ボタフォゴが“ナイジェリアの英雄”の獲得に動くのは本田圭佑の意向。トゥーレ・ヤヤとの“ビッグ3”実現の可能性もまだ…【現地発】

2020年04月04日 リカルド・セティオン

スタッフの2月分の給料が支払われたのは今週になってから

ミケル(右)などビッグネームの獲得は本田(左)が希望していることでもあるという。(C) Getty Images

 コロナ禍で、世界で最も人気のあるスポーツであるサッカーが止まっている。

 ブラジルでは、多くのスポンサーが降り、チケットも売れず、TVの放映権料も入らないいま、多くのチームは、選手や幹部、その他スタッフの給料カットを余儀なくされている。5月まで報酬が払えないクラブもある。

 しかし"空っぽになった"リオデジャネイロで、ひとつのチームが別の形でこの問題と戦おうとしている。他のチームが財政緊縮を遂行するなか、ボタフォゴは新たに大物選手を獲得しようとしているのだ。その名はジョン・オビ・ミケル。ここ20年で、最も偉大なアフリカ人選手のひとりだ。

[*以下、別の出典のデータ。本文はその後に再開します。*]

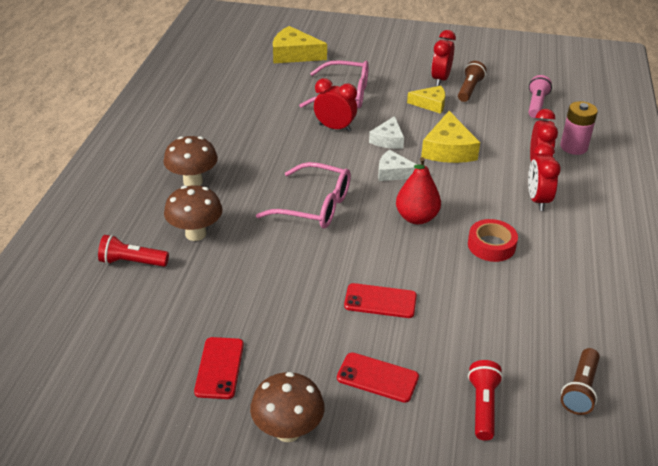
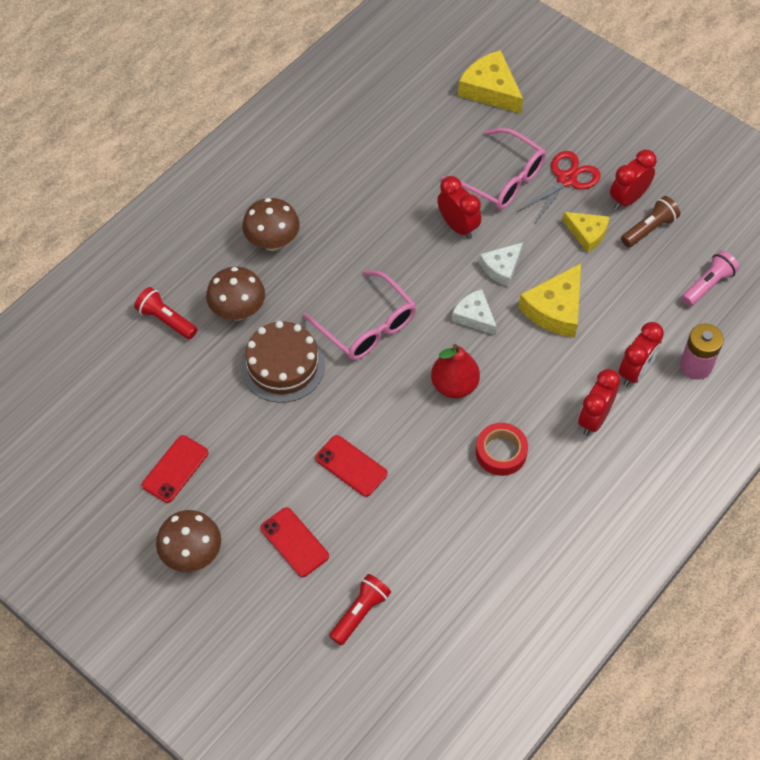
camera: 30 degrees right, 20 degrees up
(264, 255) = (282, 365): none -> brown cake
(389, 82) = (566, 179): none -> red scissors
(580, 389) = (455, 640): brown flashlight -> none

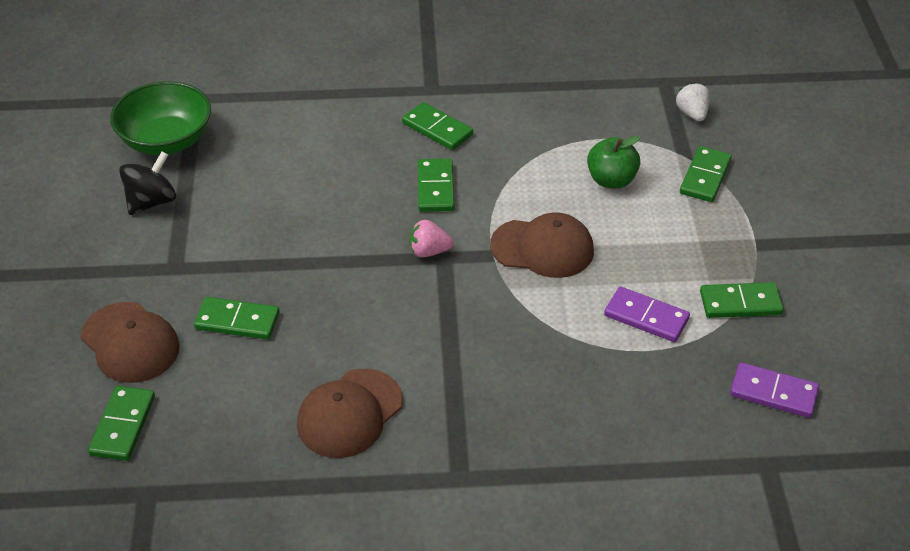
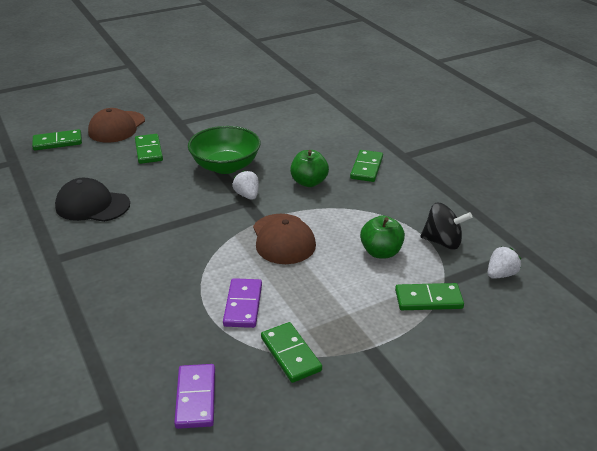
camera: 65 degrees right, 10 degrees down
(151, 202) = (225, 102): black spinning top -> black spinning top (442, 242)
(166, 140) = (276, 92): green bowl -> green bowl (225, 166)
(349, 413) = (92, 205): brown cap -> black cap
(429, 251) = (247, 195): pink strawberry -> white strawberry
(435, 188) = (309, 182): green domino -> green apple

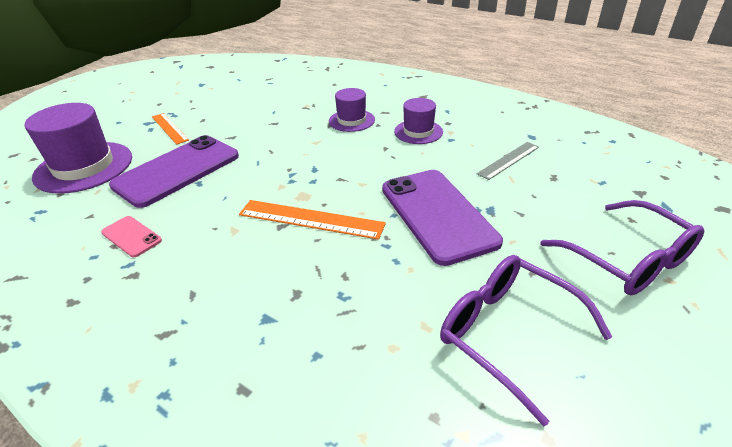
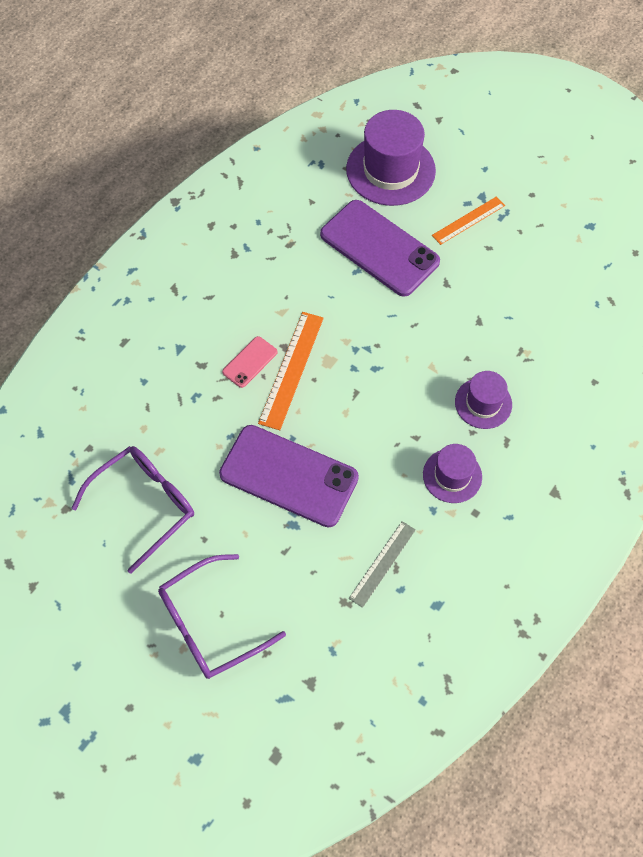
camera: 90 degrees right, 25 degrees up
(131, 236) = (280, 240): pink phone -> pink phone (250, 362)
(437, 214) = (289, 476): purple phone -> purple phone turned 45 degrees clockwise
(508, 160) = (382, 563): grey ruler -> grey ruler turned 75 degrees clockwise

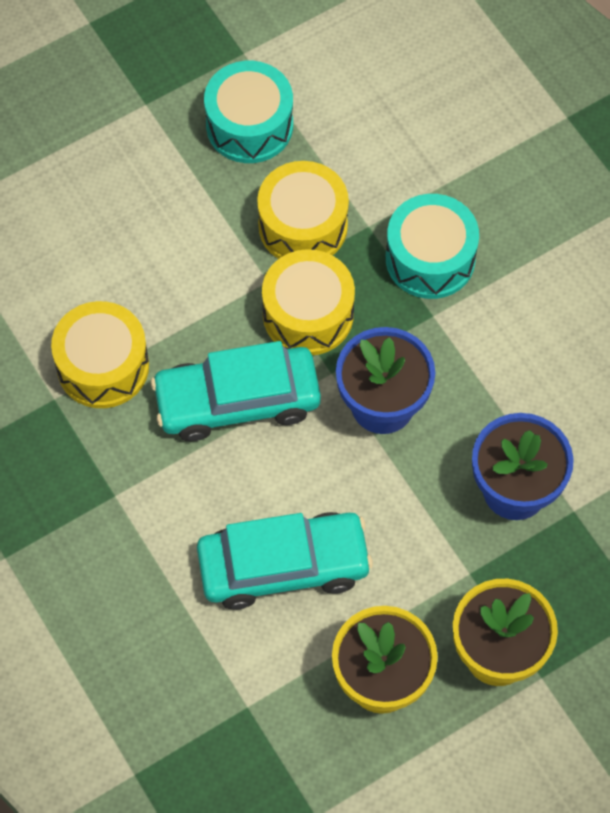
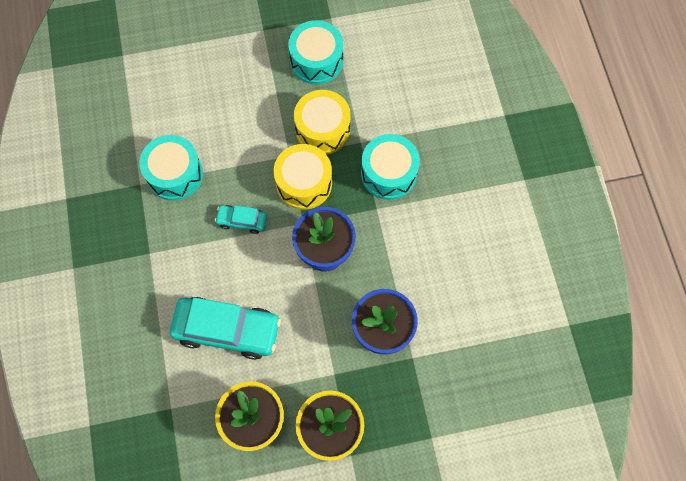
camera: 20 degrees right, 5 degrees up
(103, 366) = (175, 174): yellow drum -> turquoise drum
(237, 401) = (242, 221): turquoise car -> turquoise car, size x0.50

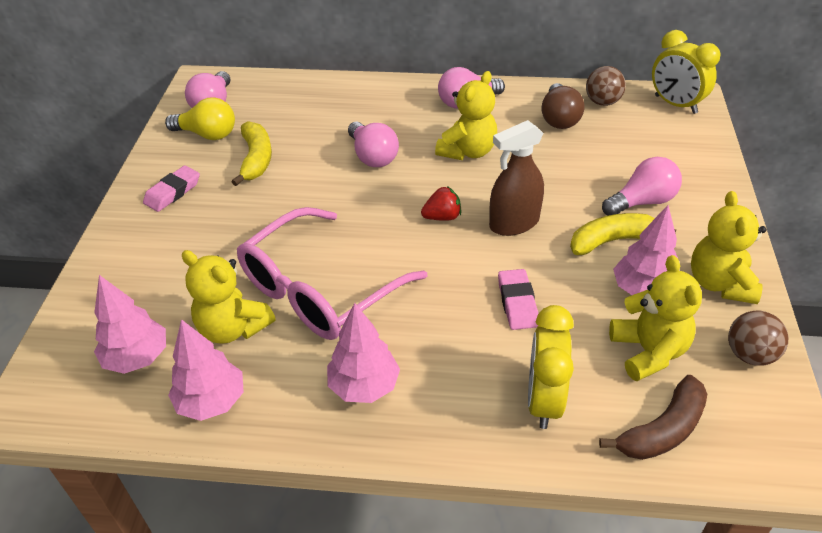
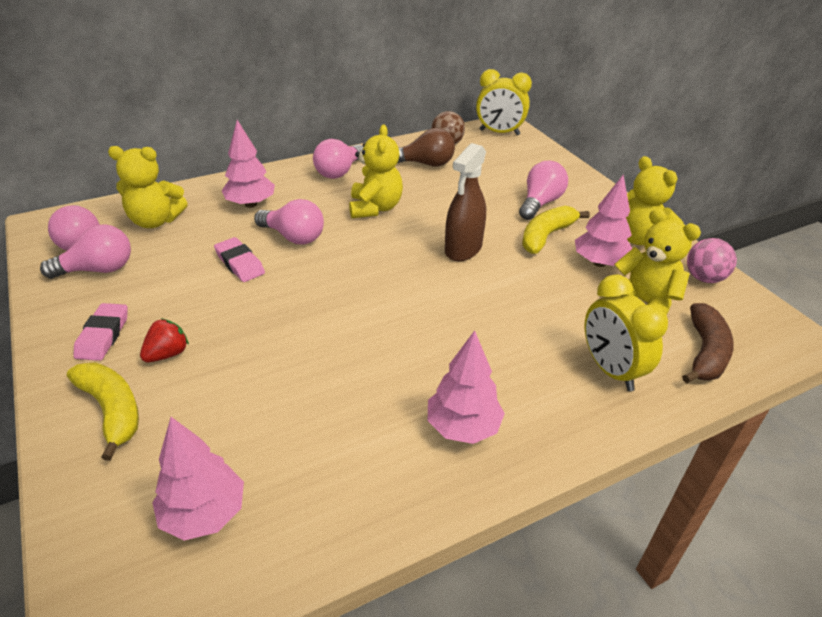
camera: 35 degrees left, 5 degrees down
(207, 134) = (98, 269): yellow light bulb -> pink light bulb
(212, 401) = (329, 515): pink tree -> pink tree (251, 204)
(233, 328) = (289, 435): yellow teddy bear -> yellow teddy bear (155, 221)
(256, 159) = (175, 275): yellow banana -> yellow banana (112, 410)
(319, 289) = (345, 364): pink glasses -> none
(442, 217) = (401, 264): red strawberry -> red strawberry (167, 354)
(517, 303) = (522, 306): pink eraser -> pink eraser (240, 263)
(559, 118) = (425, 164): brown light bulb -> brown light bulb turned 60 degrees counterclockwise
(749, 354) = (704, 278): brown ball -> pink ball

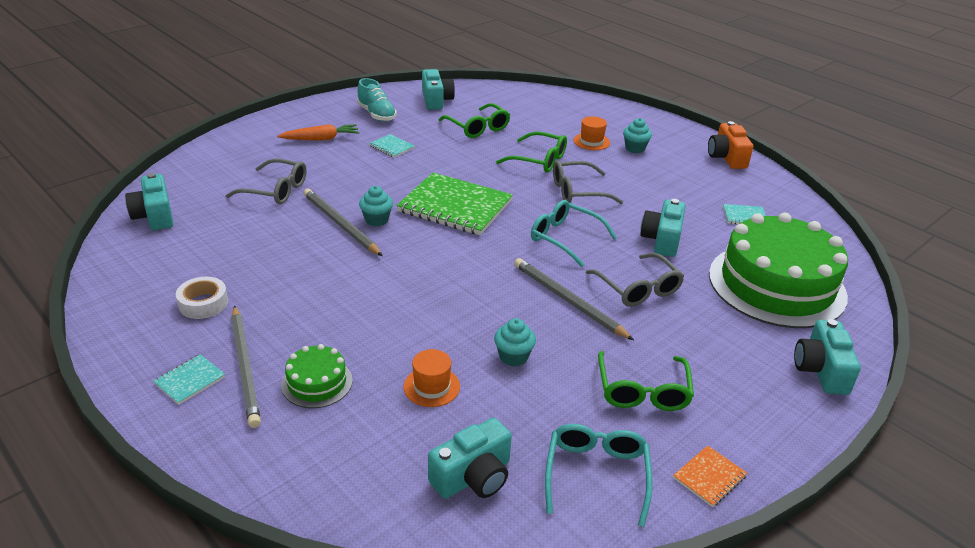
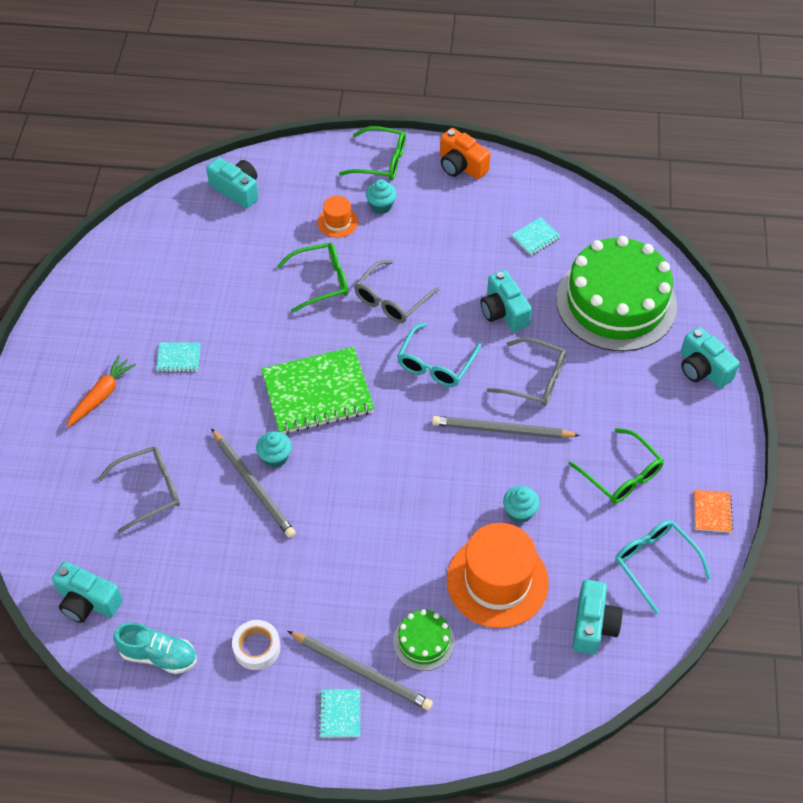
camera: 40 degrees left, 20 degrees up
(340, 224) = (253, 485): grey pencil -> grey pencil turned 135 degrees counterclockwise
(376, 114) = (109, 322): turquoise shoe -> turquoise shoe (158, 655)
(431, 386) = (497, 581): orange hat -> orange hat, size x2.09
(436, 100) = (139, 259): turquoise camera -> turquoise camera (237, 190)
(478, 128) = (223, 273): green glasses -> green glasses (381, 161)
(564, 238) = (435, 365): turquoise glasses -> turquoise glasses turned 60 degrees counterclockwise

 しかし、このニュースを聞いて最初に頭に浮かんだのは、「いったいボタフォゴのどこにそんな資金があるんだ?」という疑問だ。
 
 数日前にボタフォゴは、本田圭佑に月300万円以上は払えないと明らかにしたばかりだし、チームスタッフの2月分の給料が支払われたのも今週になってからだ。慢性的な財政難にあるクラブが、なぜこの状況下でビッグネームの獲得に乗り出しているのか?

 1か月ほど前、ボタフォゴは別の大物を狙っていた。かつてマンチェスター・シティで活躍し、バルセロナでもプレーしたトゥーレ・ヤヤ(青島黄海)だ。

 ボタフォゴは、リーグが中断する前から彼を欲しがっていた。名の知れたプレーヤーを加入させて、新たなスポンサーを獲得し、多くの観客を招くことで財政難を乗り切ろうとしたのだ。しかし長い交渉の末、結局合意には至らなかった。原因はやはりシンプルに「カネ」だ。選手側が望む報酬を払えなかったのだ。

 ボタフォゴ唯一のスターである本田は、試合がなくなってもリオに残り、練習にいそしみ、ポルトガル語を学ぶ日々を過ごしている。

 ここまでプレーした試合はたった1試合。しかも、早い時間帯でベンチに下がった。本人はこの交代には不満だったようだが、後半からプレーのリズムは乱れており、限界だったのは誰の目にも明らかだった。本田には、中盤で彼をサポートしてくれる存在が必要だ。